#### Activity
Repeat the listing exactly as given, omitting every image.

#### Collected data
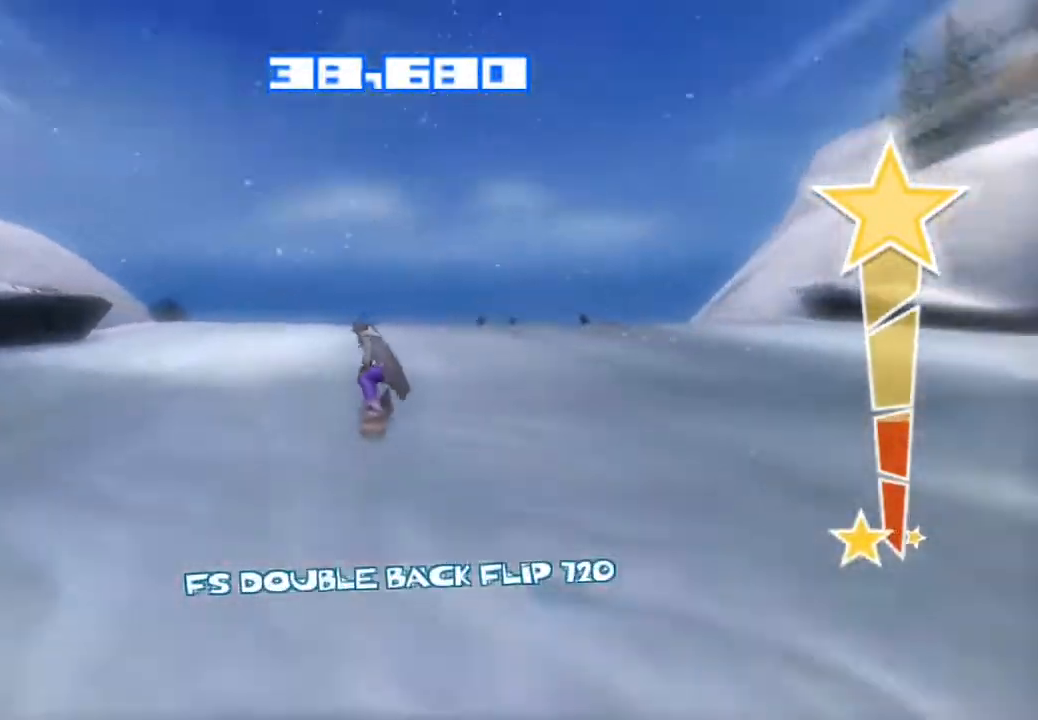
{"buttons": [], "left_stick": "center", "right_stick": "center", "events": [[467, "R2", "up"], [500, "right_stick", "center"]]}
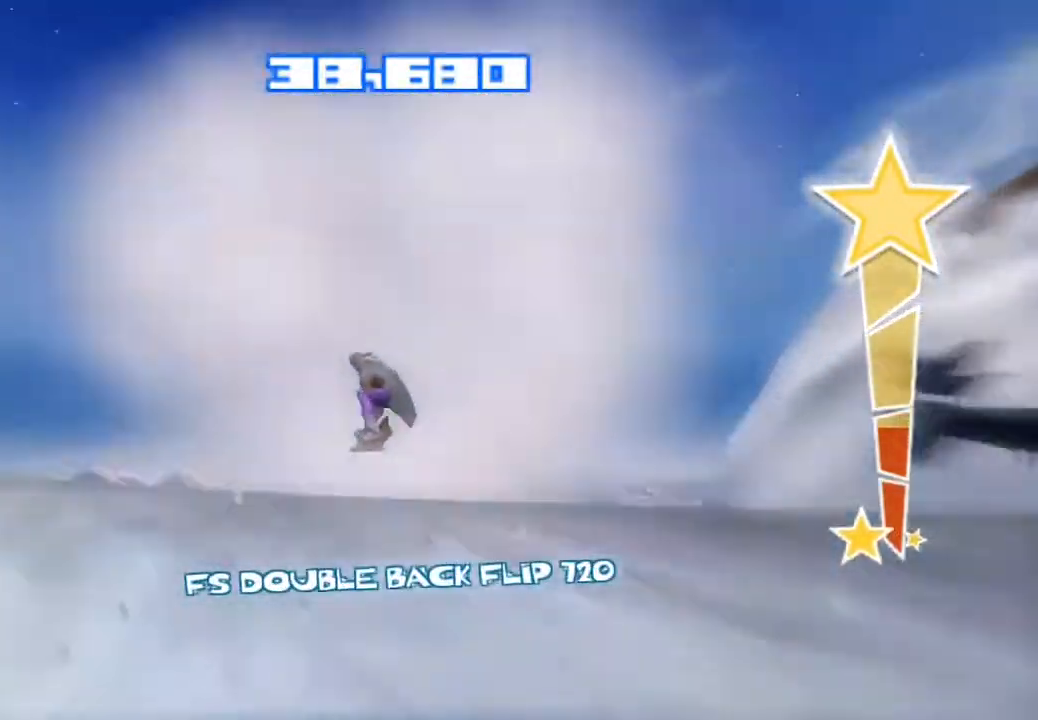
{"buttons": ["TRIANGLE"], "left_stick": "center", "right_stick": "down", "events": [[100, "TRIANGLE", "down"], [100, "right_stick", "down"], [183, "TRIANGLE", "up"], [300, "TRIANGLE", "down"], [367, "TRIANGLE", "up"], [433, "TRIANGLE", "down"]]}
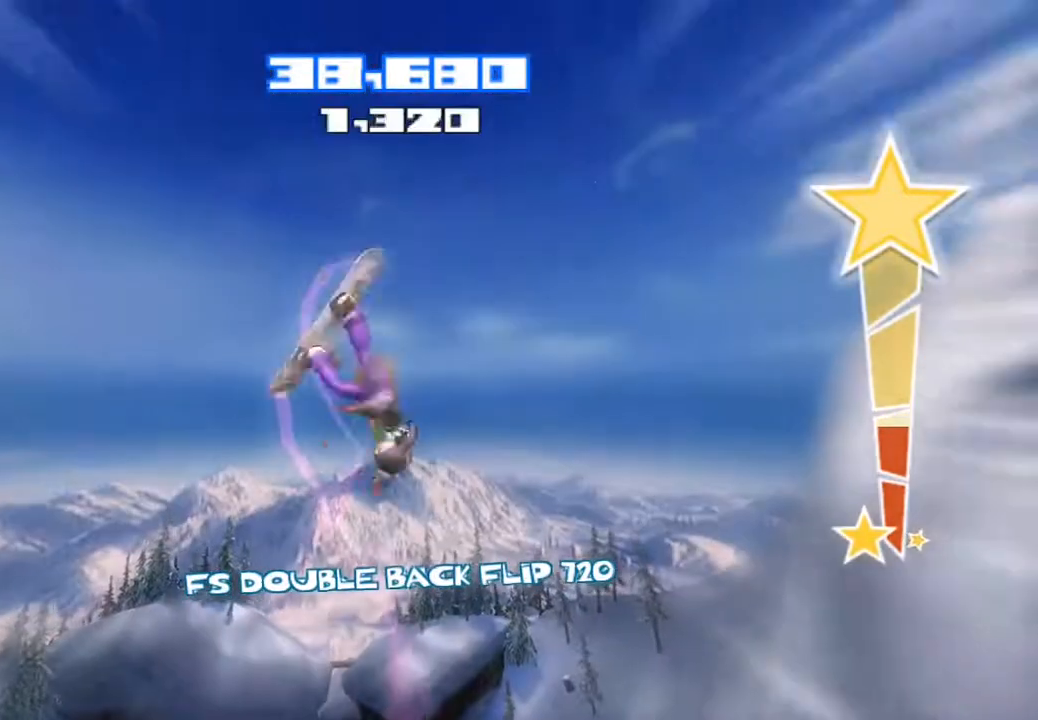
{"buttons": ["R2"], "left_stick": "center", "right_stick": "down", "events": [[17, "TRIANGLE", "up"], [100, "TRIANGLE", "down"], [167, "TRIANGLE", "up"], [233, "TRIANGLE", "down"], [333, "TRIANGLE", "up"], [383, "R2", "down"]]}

#### Final answer
{"buttons": [], "left_stick": "center", "right_stick": "center", "events": [[467, "R2", "up"], [500, "right_stick", "center"]]}
{"buttons": ["TRIANGLE"], "left_stick": "center", "right_stick": "down", "events": [[100, "TRIANGLE", "down"], [100, "right_stick", "down"], [183, "TRIANGLE", "up"], [300, "TRIANGLE", "down"], [367, "TRIANGLE", "up"], [433, "TRIANGLE", "down"]]}
{"buttons": ["R2"], "left_stick": "center", "right_stick": "down", "events": [[17, "TRIANGLE", "up"], [100, "TRIANGLE", "down"], [167, "TRIANGLE", "up"], [233, "TRIANGLE", "down"], [333, "TRIANGLE", "up"], [383, "R2", "down"]]}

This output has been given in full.